**Entries supplied:**
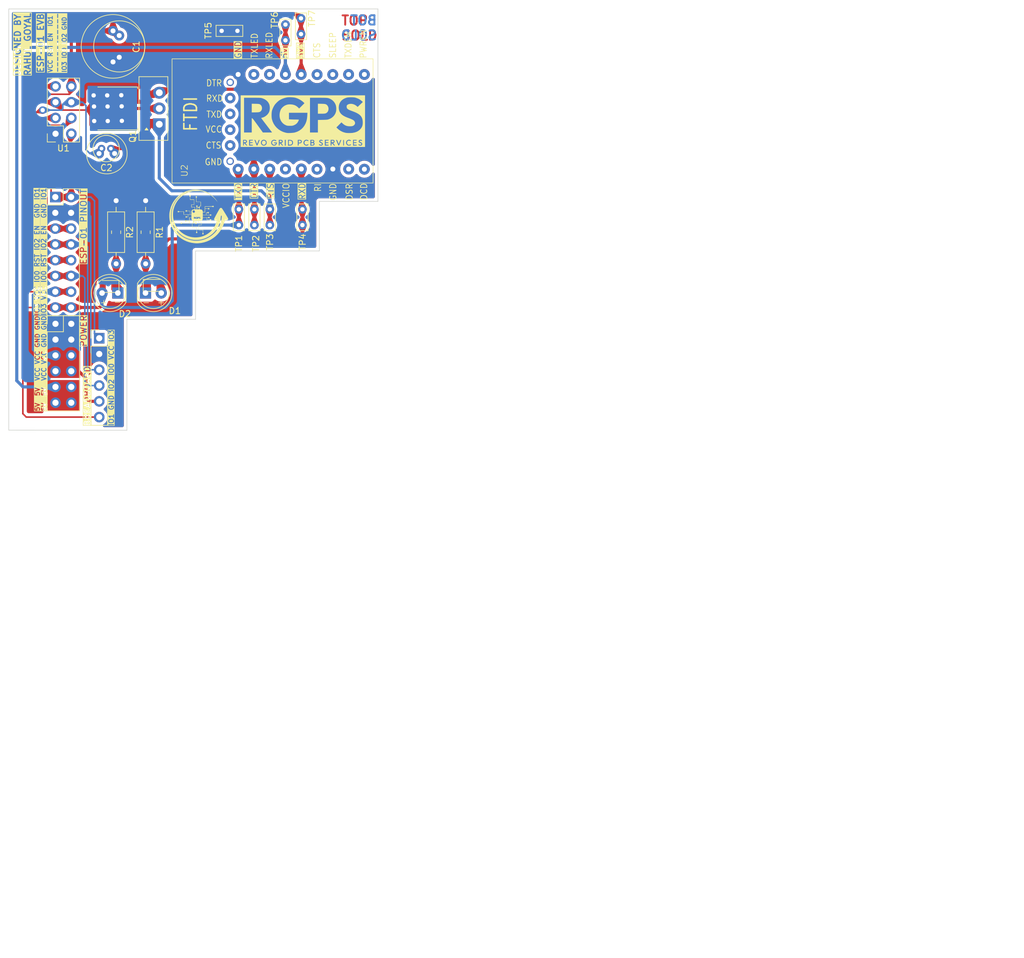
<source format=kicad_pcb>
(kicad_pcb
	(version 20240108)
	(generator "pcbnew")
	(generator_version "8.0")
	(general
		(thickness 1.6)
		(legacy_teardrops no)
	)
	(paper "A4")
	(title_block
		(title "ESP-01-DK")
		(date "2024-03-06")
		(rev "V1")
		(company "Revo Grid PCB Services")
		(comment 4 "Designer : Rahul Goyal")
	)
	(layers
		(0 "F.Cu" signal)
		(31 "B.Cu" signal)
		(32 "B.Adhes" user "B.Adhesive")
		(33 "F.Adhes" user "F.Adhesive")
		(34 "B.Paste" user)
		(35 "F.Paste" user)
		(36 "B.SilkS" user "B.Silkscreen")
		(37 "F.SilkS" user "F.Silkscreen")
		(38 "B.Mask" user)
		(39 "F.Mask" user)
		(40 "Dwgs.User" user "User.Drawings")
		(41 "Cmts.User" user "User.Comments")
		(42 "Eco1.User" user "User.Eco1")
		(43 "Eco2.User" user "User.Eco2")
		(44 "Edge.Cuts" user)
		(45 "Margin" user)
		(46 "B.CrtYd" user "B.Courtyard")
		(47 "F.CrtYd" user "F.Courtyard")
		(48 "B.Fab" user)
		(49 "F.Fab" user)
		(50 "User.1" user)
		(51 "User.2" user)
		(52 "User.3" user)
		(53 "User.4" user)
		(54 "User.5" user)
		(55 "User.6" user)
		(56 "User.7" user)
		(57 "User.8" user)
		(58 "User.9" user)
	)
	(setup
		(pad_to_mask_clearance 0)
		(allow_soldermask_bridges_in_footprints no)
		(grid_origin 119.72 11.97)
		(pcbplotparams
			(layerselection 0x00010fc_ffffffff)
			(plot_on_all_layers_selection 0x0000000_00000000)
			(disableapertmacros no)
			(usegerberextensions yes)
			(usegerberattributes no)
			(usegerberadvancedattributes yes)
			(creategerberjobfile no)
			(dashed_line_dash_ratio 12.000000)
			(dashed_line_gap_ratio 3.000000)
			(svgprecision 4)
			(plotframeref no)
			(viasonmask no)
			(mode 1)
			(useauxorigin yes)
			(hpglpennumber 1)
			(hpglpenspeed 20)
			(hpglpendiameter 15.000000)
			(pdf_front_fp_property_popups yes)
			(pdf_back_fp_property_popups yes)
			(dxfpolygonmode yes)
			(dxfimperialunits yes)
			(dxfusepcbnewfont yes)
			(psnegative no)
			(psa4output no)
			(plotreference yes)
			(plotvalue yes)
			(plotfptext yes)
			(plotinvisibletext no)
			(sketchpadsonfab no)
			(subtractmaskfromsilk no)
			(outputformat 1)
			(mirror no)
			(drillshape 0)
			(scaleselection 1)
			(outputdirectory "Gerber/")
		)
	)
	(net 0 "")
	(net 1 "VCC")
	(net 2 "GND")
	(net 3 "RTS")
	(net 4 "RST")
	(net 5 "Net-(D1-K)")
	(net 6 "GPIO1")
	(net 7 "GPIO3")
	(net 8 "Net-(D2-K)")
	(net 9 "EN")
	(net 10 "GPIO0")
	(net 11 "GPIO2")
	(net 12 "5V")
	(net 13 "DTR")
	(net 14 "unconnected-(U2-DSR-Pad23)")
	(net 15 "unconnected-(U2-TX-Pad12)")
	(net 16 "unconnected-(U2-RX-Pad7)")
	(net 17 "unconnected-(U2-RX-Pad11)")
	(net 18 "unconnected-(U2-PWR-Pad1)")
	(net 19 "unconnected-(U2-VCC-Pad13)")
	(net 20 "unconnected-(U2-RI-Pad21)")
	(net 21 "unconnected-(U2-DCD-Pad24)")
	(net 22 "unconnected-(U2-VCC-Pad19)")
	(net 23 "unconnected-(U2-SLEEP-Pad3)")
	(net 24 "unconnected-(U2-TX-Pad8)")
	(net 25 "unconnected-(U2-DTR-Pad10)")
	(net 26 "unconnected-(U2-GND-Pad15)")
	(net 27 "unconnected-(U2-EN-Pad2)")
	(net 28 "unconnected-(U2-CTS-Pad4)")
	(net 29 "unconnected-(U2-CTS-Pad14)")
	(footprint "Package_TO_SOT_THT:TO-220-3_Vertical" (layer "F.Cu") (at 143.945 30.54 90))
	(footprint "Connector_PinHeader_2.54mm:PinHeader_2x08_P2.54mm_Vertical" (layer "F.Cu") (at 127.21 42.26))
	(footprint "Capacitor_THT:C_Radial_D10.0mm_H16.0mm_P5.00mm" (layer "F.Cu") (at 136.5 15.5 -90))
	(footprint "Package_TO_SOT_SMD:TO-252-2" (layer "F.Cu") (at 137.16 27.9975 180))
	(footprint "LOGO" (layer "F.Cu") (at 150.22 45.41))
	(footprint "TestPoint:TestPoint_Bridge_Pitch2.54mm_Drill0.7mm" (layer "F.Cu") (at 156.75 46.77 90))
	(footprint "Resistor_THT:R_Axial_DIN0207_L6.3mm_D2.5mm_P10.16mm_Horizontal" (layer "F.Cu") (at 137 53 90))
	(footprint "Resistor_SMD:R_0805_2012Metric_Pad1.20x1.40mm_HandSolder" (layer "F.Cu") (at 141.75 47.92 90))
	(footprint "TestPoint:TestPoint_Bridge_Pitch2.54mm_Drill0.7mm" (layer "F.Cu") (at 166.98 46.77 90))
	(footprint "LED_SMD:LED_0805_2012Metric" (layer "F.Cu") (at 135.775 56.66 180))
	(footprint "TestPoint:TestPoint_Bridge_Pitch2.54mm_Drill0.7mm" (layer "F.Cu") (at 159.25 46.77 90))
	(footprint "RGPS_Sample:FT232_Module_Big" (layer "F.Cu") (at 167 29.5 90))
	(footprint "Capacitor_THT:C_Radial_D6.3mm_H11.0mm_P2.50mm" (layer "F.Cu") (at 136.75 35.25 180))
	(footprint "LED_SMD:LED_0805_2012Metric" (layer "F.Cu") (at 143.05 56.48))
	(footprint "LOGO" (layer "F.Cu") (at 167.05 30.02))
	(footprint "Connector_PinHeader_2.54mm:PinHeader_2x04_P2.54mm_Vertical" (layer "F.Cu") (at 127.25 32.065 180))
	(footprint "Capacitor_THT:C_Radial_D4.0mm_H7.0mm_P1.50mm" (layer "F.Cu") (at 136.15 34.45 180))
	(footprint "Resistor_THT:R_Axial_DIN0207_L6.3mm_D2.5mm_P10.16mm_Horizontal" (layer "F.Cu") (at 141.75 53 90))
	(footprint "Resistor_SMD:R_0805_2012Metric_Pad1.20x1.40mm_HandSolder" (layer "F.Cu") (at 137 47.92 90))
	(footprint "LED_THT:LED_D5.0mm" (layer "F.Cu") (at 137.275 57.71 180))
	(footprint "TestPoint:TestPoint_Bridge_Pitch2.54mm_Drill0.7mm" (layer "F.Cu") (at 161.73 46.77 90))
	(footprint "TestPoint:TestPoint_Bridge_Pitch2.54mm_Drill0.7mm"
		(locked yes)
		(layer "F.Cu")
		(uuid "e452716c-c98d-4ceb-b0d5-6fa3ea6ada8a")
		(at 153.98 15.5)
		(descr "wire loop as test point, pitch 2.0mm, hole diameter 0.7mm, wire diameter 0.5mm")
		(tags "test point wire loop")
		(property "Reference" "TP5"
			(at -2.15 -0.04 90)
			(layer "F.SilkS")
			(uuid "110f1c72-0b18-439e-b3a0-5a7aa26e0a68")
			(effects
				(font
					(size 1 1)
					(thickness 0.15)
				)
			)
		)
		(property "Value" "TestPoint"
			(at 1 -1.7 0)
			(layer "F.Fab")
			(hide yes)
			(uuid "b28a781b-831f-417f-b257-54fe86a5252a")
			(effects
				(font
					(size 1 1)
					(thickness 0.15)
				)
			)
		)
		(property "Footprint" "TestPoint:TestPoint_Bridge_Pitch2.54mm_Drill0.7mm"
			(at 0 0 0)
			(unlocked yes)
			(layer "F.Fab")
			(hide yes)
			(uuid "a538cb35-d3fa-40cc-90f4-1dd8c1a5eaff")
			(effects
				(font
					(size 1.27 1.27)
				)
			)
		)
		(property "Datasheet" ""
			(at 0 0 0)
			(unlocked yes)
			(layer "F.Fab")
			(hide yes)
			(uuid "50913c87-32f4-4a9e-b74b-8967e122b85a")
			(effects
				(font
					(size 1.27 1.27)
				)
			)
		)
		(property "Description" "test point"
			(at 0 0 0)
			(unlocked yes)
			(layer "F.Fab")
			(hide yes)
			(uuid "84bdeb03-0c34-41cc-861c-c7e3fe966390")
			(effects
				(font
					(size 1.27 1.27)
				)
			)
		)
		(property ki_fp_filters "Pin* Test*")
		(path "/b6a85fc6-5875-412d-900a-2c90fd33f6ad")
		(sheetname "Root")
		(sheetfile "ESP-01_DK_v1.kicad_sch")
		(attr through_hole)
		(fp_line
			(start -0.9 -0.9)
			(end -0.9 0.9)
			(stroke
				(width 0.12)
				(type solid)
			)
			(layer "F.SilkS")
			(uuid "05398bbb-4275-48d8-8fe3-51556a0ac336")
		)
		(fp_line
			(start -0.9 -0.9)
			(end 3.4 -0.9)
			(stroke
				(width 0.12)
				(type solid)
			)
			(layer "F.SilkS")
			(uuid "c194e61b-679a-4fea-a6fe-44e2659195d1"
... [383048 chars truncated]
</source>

**Task:**
Answer with a number only. How many lines in the records include the word "Adhes"?

**Result of this exercise:**
2